Screening for Mitochondrial A1555G Mutation among Assortative Mating Hearing Impaired Families in South India: Some Vital Insights
Genetic research into the mechanism of non-syndromic hearing loss (NSHL) have been hampered by a number of issues, including genetic variability, various phenotypes, consanguinity, and marriages between hearing impaired people. In numerous populations, the A1555G mutation in the MT-RNR1 gene has been found as one of the most prevalent mitochondrial mutations, and it has been linked to both NSHL and aminoglycoside-induced ototoxicity.

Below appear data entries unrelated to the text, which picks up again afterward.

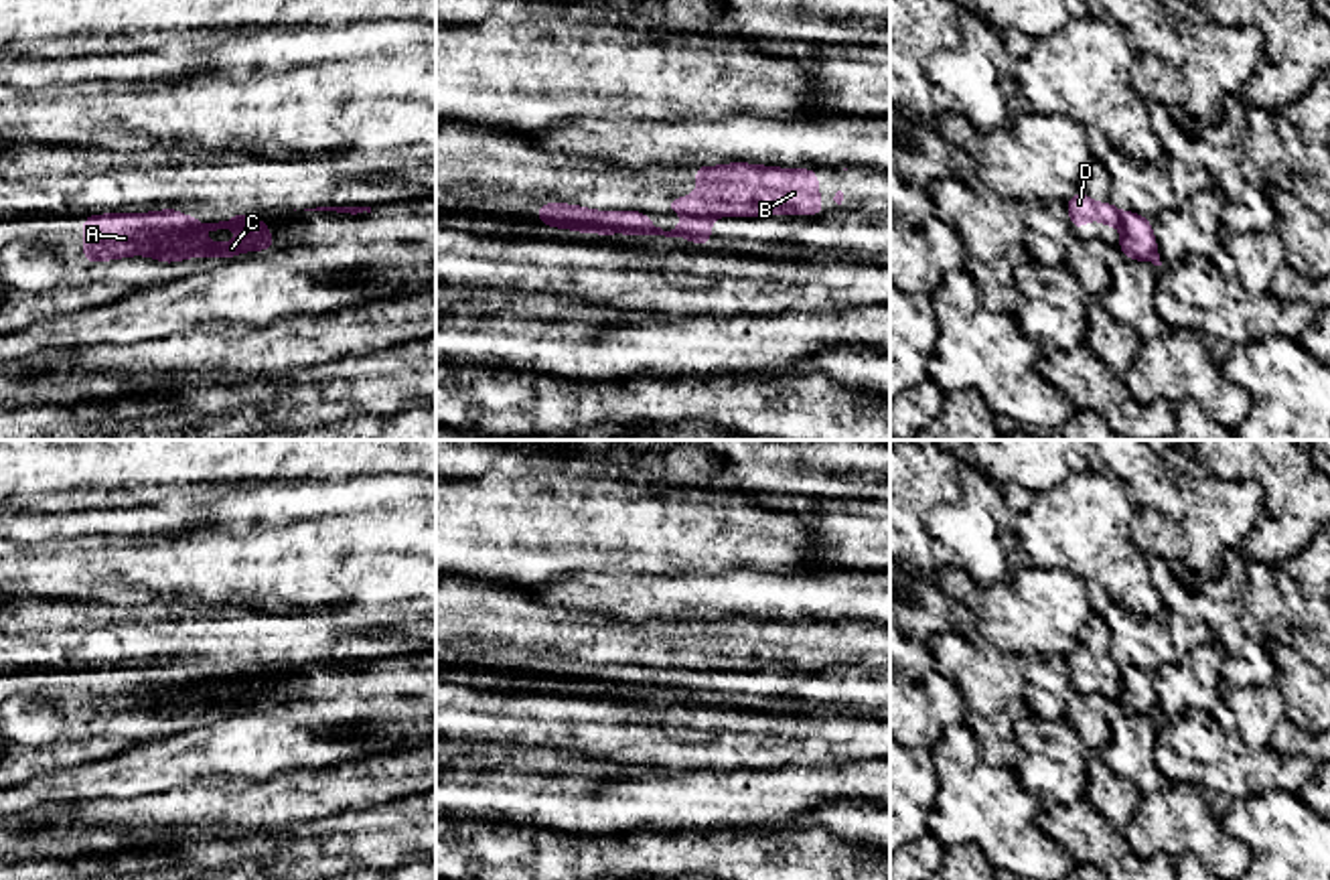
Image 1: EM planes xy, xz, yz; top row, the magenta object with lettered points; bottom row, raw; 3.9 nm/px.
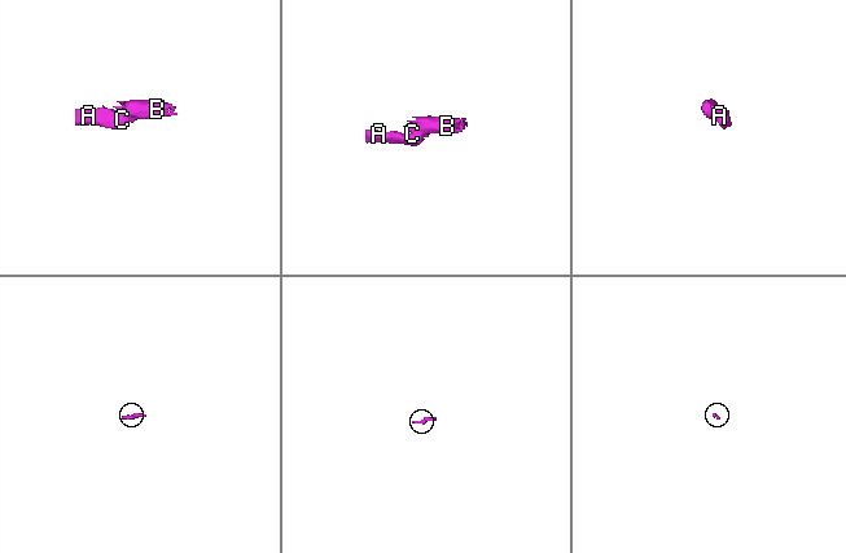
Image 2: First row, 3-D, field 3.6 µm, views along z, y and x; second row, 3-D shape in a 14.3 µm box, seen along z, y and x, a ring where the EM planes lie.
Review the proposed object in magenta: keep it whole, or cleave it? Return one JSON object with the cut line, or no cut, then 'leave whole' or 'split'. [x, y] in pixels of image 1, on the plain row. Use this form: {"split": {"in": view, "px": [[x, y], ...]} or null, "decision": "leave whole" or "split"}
{"split": {"in": "xy", "px": [[258, 676], [252, 688], [262, 694]]}, "decision": "split"}

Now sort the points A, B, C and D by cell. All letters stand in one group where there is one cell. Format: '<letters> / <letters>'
A C / B D

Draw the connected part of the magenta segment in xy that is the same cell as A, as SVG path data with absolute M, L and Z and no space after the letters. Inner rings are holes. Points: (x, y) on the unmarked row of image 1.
M172 661L152 667L107 667L85 669L83 673L83 714L85 718L122 714L128 710L148 710L164 718L187 712L229 714L243 706L266 706L278 702L276 693L251 689L257 671L235 667L219 677L199 677L195 671ZM237 683L243 689L231 698L209 698L203 685Z

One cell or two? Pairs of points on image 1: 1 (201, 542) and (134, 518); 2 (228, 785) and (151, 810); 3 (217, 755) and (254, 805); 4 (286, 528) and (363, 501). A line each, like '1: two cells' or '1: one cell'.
1: two cells
2: one cell
3: two cells
4: one cell

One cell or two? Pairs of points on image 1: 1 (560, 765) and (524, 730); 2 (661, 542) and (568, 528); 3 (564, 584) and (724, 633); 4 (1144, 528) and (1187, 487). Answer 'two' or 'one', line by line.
1: two
2: one
3: two
4: one

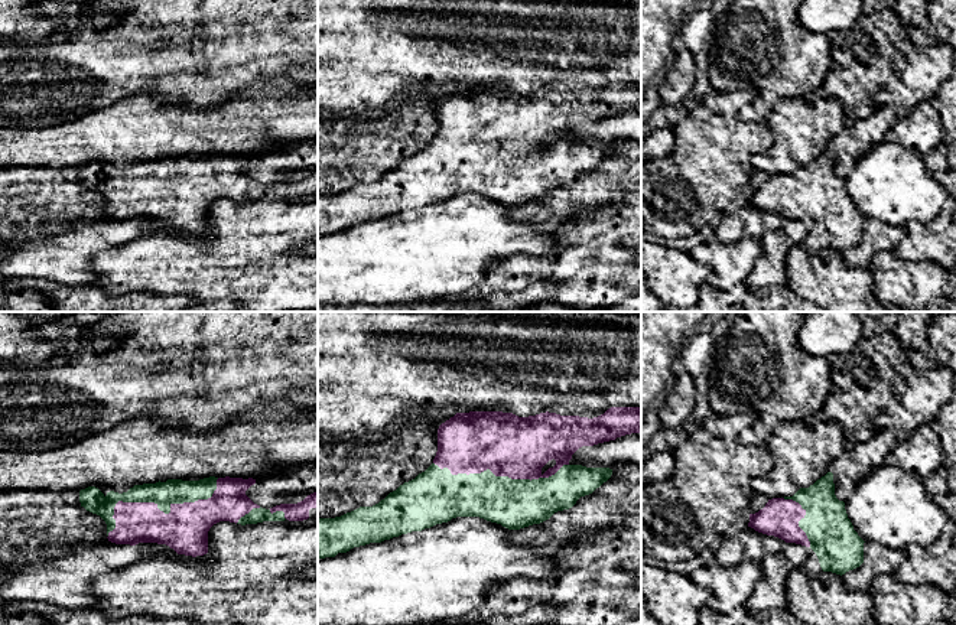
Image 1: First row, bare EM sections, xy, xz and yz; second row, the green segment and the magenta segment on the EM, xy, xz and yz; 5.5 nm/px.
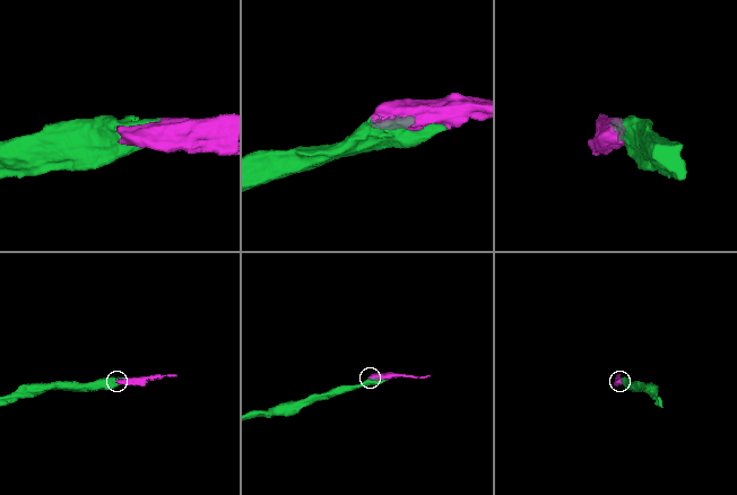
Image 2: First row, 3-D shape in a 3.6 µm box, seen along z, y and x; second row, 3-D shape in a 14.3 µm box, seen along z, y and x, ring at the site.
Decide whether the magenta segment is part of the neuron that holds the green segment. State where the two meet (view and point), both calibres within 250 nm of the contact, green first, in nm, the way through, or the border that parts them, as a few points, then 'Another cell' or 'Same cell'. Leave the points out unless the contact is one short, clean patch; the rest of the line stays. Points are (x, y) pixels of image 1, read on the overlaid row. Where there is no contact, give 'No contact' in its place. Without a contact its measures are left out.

The goal of this study was to look for the prevalence of the mitochondrial A1555G mutation in hearing impaired families from South India who were assortatively mating.
Due to the variable phenotypic expressivity of this mutation, all family members (hearing and hearing impaired) in 106 assortatively mating hearing impaired families (60 DXD and 46 DXN mating type), totaling 616 members (277 HI individuals and 339 normal hearing family members) were screened for the presence of the A1555G mutation using the PCR-RFLP method. Mitochondrial A1555G mutation in the 12SrRNA gene was identified using the PCR-RFLP approach and validated using direct sequencing of the complete 12SrRNA gene with appropriate primers.
In addition, all A1555G mutation carriers and their family members were examined for GJB2 gene mutations using a direct sequencing approach.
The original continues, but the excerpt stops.